Garçon Chiffon : Petit garçon deviendra grand

Révélé avec la série Dix pour cent où il interprète Hervé, Nicolas Maury s’est construit une belle carrière d’acteur, faite de rôles singuliers (Un couteau dans le cœur, Perdrix) auxquels il apporte toujours une touche de sensibilité bienvenue. Le voir réaliser un premier long-métrage n’était donc pas une grande surprise tant il semble traîner derrière lui quelque chose d’unique, quelque chose que l’on aimerait bien le voir raconter. Avec Garçon Chiffon, Nicolas Maury prouve qu’effectivement il a des choses à dire, malheureusement il ne sait pas vraiment comment les exprimer.

Peut-être attendait-on un peu trop de ce premier film. Le fait est que Nicolas Maury a peut-être vu un peu trop grand. A la fois réalisateur, acteur principal et co-scénariste de Garçon chiffon, il est omniprésent devant et derrière la caméra. Et si on sent d’emblée qu’il a un univers à défendre, il apparaît étrangement peu assuré quand il s’agit de lui donner vie. Le premier problème vient du scénario. La crise existentielle d’un personnage est évidemment le catalyseur idéal pour nous en faire partager le récit. Ici, Nicolas Maury incarne Jérémie, un acteur qui peine à faire décoller sa carrière et dont le couple est rongé par ses innombrables crises de jalousie. Afin de faire le point et de préparer un rôle pour une audition, Jérémie retourne dans sa terre natale du Limousin auprès de sa mère.

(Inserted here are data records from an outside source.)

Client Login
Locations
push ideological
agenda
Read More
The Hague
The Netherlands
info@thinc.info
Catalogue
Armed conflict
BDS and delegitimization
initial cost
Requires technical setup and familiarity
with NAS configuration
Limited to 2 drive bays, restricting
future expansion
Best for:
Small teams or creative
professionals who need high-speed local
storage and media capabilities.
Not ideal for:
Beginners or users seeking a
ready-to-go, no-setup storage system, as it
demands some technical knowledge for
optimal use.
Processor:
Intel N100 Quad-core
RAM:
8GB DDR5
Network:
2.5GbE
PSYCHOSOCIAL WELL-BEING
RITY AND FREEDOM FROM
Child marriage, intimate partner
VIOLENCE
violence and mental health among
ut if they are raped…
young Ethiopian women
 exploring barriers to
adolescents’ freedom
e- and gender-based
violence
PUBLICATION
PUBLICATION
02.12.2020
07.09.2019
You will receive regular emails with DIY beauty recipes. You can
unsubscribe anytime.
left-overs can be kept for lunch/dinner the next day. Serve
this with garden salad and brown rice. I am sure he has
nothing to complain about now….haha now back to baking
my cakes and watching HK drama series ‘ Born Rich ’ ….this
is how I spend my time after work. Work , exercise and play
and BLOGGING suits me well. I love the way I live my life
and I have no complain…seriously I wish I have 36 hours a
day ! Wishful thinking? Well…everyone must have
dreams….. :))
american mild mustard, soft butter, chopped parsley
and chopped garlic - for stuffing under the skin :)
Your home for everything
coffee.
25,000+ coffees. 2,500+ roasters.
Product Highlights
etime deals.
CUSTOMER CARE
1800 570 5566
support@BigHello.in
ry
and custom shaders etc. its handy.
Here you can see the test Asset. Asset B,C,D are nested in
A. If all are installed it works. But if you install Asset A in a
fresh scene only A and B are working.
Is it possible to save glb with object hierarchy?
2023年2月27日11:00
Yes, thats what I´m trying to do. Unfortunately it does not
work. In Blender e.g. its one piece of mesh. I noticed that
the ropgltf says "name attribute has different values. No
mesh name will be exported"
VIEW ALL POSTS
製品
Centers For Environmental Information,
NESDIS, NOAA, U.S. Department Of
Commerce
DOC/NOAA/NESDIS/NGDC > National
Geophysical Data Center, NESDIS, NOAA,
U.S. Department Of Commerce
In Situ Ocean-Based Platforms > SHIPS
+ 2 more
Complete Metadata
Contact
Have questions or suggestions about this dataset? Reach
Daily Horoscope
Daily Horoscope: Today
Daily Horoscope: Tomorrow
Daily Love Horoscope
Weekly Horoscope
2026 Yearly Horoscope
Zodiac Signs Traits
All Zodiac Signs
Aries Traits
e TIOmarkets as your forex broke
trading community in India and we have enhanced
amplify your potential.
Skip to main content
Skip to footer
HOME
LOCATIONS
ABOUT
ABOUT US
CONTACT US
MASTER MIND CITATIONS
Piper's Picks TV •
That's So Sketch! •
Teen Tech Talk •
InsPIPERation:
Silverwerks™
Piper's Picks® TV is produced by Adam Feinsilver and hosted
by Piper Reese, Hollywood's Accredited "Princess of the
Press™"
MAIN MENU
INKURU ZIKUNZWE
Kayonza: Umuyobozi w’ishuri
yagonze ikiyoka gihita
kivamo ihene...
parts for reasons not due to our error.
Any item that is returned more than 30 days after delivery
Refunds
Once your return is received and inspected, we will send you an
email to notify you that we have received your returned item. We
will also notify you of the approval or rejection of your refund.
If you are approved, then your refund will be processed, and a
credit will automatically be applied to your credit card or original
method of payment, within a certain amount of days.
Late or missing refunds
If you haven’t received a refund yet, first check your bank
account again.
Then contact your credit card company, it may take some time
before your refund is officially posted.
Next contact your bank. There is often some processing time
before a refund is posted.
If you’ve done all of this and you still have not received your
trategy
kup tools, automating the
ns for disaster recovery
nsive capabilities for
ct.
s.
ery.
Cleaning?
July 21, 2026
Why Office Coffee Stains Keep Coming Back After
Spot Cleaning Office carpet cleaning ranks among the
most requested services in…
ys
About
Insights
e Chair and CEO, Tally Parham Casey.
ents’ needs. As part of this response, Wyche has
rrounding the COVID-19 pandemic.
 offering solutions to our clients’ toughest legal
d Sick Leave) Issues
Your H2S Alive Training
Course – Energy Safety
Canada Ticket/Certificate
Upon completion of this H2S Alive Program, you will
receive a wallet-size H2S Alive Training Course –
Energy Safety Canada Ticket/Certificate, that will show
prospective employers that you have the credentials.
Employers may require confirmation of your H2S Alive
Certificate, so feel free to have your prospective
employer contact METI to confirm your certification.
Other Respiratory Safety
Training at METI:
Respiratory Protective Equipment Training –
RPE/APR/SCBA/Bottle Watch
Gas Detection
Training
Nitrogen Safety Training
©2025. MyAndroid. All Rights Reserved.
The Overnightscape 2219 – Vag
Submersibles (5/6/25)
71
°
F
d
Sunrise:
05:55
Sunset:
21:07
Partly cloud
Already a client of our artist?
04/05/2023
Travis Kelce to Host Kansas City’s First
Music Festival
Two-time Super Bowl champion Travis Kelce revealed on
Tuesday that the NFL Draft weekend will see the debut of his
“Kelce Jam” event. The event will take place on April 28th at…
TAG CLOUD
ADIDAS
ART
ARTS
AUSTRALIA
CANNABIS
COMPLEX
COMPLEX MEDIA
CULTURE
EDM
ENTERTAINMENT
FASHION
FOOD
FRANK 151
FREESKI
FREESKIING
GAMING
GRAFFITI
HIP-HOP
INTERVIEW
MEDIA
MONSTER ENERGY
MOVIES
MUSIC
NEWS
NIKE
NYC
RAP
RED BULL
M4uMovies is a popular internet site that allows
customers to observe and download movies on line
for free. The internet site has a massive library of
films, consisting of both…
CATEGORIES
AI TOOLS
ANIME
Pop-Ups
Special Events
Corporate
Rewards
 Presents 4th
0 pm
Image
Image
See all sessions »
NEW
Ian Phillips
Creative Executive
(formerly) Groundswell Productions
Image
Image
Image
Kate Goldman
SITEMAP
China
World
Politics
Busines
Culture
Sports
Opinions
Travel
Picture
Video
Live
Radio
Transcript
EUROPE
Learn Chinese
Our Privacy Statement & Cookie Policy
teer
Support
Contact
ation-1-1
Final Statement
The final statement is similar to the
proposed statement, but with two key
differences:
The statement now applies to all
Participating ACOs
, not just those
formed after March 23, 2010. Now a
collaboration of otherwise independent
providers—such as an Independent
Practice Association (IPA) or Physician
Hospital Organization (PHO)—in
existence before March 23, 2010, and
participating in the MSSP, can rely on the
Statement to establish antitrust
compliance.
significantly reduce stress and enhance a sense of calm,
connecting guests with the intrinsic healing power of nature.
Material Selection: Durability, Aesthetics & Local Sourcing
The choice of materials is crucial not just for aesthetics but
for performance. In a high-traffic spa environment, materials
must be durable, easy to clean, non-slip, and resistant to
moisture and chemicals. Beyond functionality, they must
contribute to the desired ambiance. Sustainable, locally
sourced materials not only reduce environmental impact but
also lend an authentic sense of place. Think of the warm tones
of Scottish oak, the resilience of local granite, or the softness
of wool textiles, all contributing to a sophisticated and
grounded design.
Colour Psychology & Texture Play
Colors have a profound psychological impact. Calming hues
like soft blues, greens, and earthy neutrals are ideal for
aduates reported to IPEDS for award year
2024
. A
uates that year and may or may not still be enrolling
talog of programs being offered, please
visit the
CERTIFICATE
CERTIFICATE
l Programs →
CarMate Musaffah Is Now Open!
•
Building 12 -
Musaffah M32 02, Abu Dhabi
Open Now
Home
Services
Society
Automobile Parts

Jusque-là, Maury coche parfaitement toutes les cases d’un premier film français réussi, avec cependant un peu trop d’application. Parce que Garçon Chiffon ressemble d’un peu trop près à d’innombrables autres premiers films volontiers un peu auteurisants, il n’a pas grand-chose à offrir pour se démarquer. Un vrai problème de tonalité et de rythme se pose d’ailleurs tout le long du film : si Nicolas Maury a un univers, l’assumant partiellement dans ses choix de costumes ou de situations, on en vient à regretter qu’il n’ait pas poussé les curseurs plus à fond. Alors que l’absurde, la solitude et la mélancolie menacent souvent de pointer le bout de leur nez, quand le film se finit (de façon assez interminable) elles ne sont toujours pas venues. Si ce n’est pour une scène d’adieu particulièrement émouvante et une ou deux idées irrésistibles (Laure Calamy en réalisatrice au bord de la crise de nerfs, forcément ça fonctionne), le film ne décolle jamais, engoncé dans une mise en scène au montage un peu trop lancinant, allant jusqu’à gâcher le rythme de certains gags.

Nicolas Maury a peut-être vu trop grand pour son premier long-métrage. S’il peut se montrer touchant et qu’il offre à Nathalie Baye un beau rôle de mère (avec cependant peu de choses à réellement défendre derrière), il aurait peut-être fallu qu’il se mette en retrait et qu’il offre le rôle principal à quelqu’un d’autre pour permettre à Garçon Chiffon d’exprimer réellement tout son potentiel. Sur tous les fronts, Maury semble se disperser et son film, entre la banalité d’un premier long un peu arty et une envie d’un univers plus décalé est un peu tiède. Il aurait fallu qu’il soit resserré et plus extrême pour réellement nous convaincre, le scénario manquant de chair. Rien de bien dramatique en soi puisque ce premier essai comporte quelques promesses et que Nicolas Maury semble avoir encore des choses à raconter. Nous serons donc au rendez-vous du deuxième film, à défaut d’avoir pu totalement apprécier ce premier.